The CHANGE_TRACKING_CURRENT_VERSION was 2 before this transaction happened so we use that in our query of the change tracking table. Remember the flow would be:

  1. use stored value
  2. get changes
  3. get current value
  4. and store it for the next query
SELECT *
FROM CHANGETABLE(CHANGES SalesLT.SalesOrderDetail, 2) as CT;
GO
Image ct6

And our ETL query would show this inserted row as well:

SELECT D.*
FROM SalesLT.SalesOrderDetail AS D
INNER JOIN CHANGETABLE(CHANGES SalesLT.SalesOrderDetail, 2) AS CT
ON D.SalesOrderID = CT.SalesOrderID 
AND D.SalesOrderDetailID = CT.SalesOrderDetailID;
GO
Image ct7

What if I were to delete this row I just inserted? And what if my current version was still at 1? What happens? Seeing it’s another transaction, does passing in 2 show the insert and passing in 3 show the delete? Let’s take a look.

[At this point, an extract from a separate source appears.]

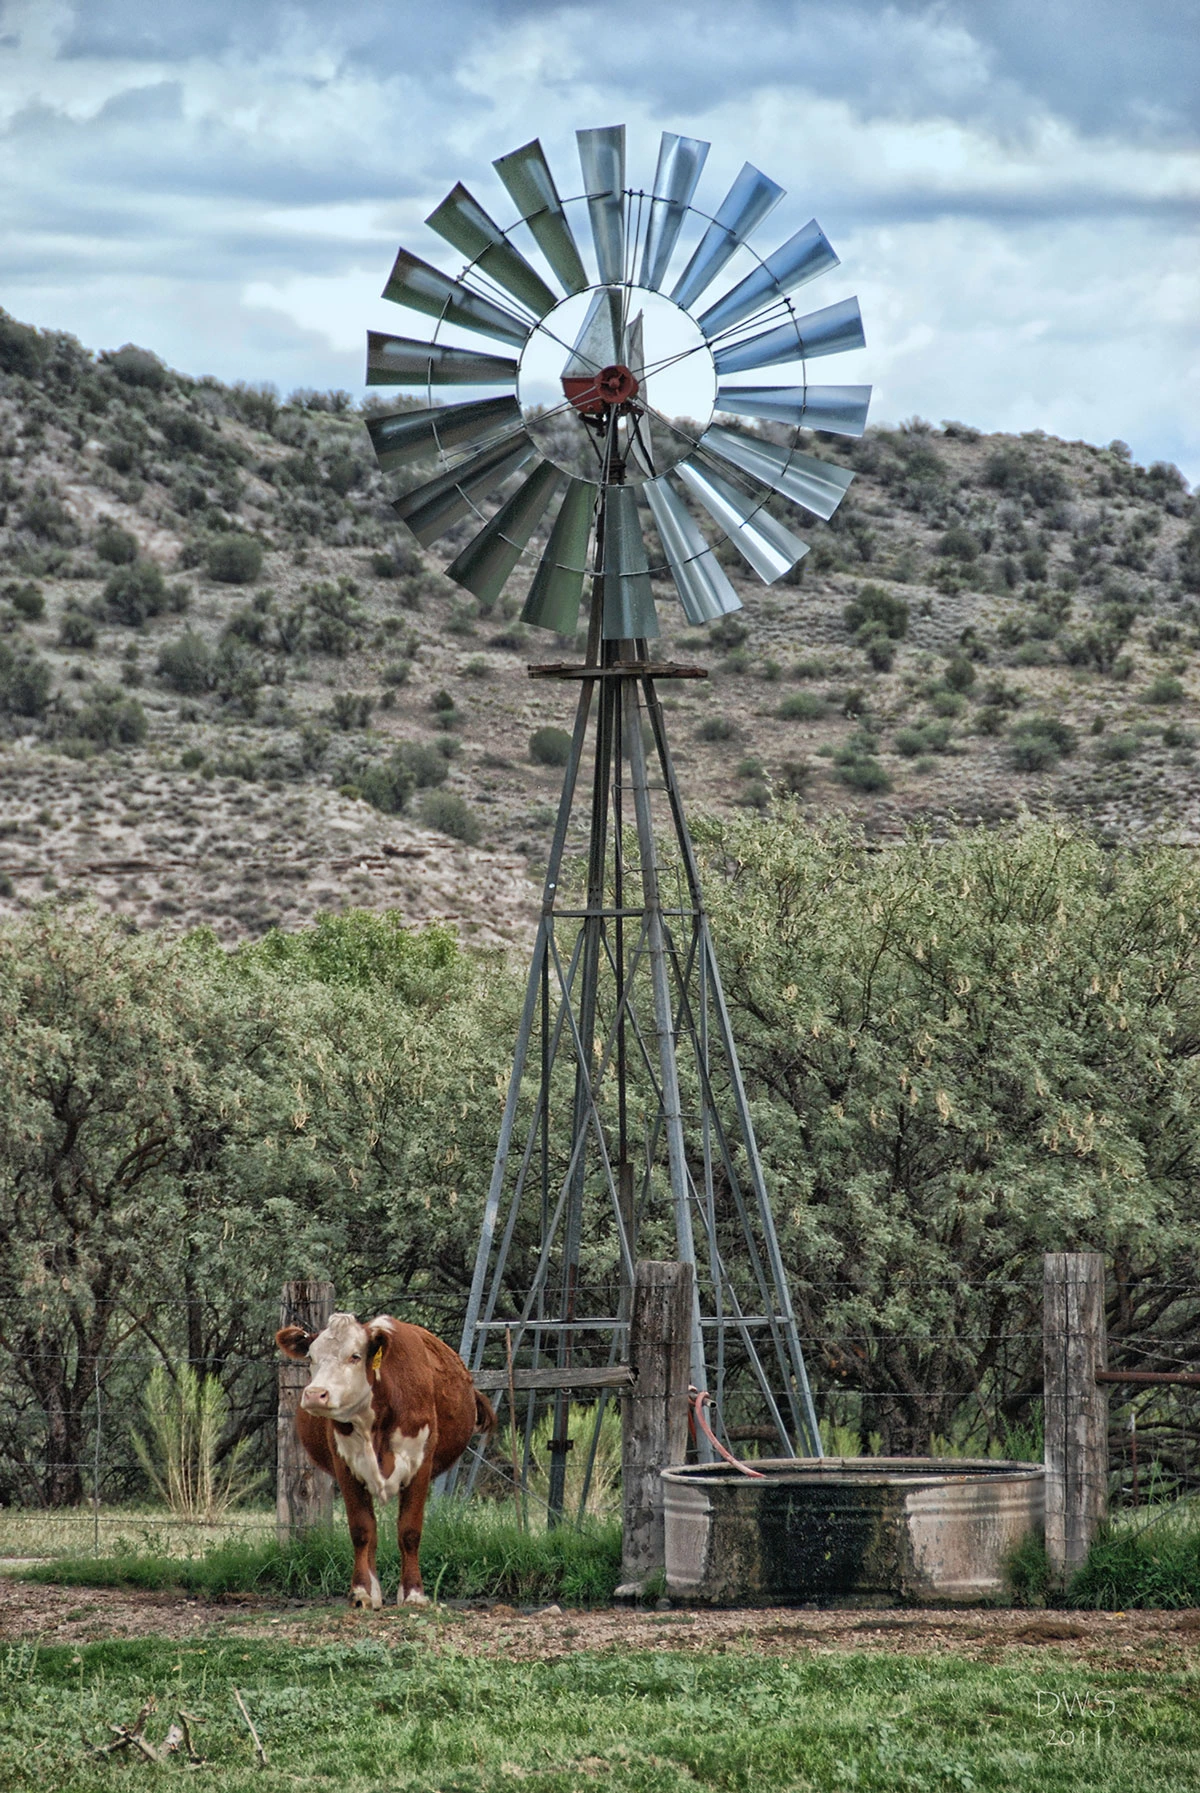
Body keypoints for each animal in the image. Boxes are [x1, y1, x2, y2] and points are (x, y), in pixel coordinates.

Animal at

Delete the row using the SalesOrderDetailID. For my query, its 113407:

delete from SalesLT.SalesOrderDetail
where SalesOrderDetailID = 113407;

So what happens when I pass in the previous query using the 2 as the last_sync_value?

Image ct8

It shows the row as deleted as it should. Even though this row was created in a previous transaction, it no longer exists so for data consistency, it is marked as deleted no matter how many updates it might of had or when it was inserted. And passing in 3 gives the same results as above with the row marked as deleted. Very nice feature indeed!

Clean Up

Let’s change the change retention period see what happens:

ALTER DATABASE CTDemo SET CHANGE_TRACKING (CHANGE_RETENTION = 1 MINUTES);
GO

The change tracking auto-cleanup job run about every 30 minutes so we can force the job after we wait one minute for the rows to expire with the following SQL:

CHECKPOINT 1
GO

exec sys.sp_flush_CT_internal_table_on_demand
GO
Image ct9

Passing in no parameters for sys.sp_flush_CT_internal_table_on_demand will clean up all side tables for all change tracking enabled tables, the syscommittab system table, and will also update the invalid and hardened cleanup versions. You can also pass in a table name to cleanup just that tables’s side table. In the above image, we see all 13 rows have been cleaned up from our side table and if you were to issue the query to get all changes from a side table with the CHANGETABLE function, you would get 0 rows:

SELECT *
FROM CHANGETABLE(CHANGES SalesLT.SalesOrderDetail, 0) as CT

Summary

Change Tracking is a very powerful feature of the Azure SQL Database. We can use it for many use cases to extract just the rows that have changed over a set amount of time with very little overhead on the database. You can read more about Change Tracking in the documentation here. There are a few key concepts to remember; one is the version numbers are incremented by transactions. Two, remember to get and store the current version number if you are pulling for say an ETL process. That is the number you will need for the next job so that you get just the changes from that version number forward. And three, the retention period will flush the changes from all the change tracked tables so be sure to set an appropriate time that works with your process that is pulling the changes from the database.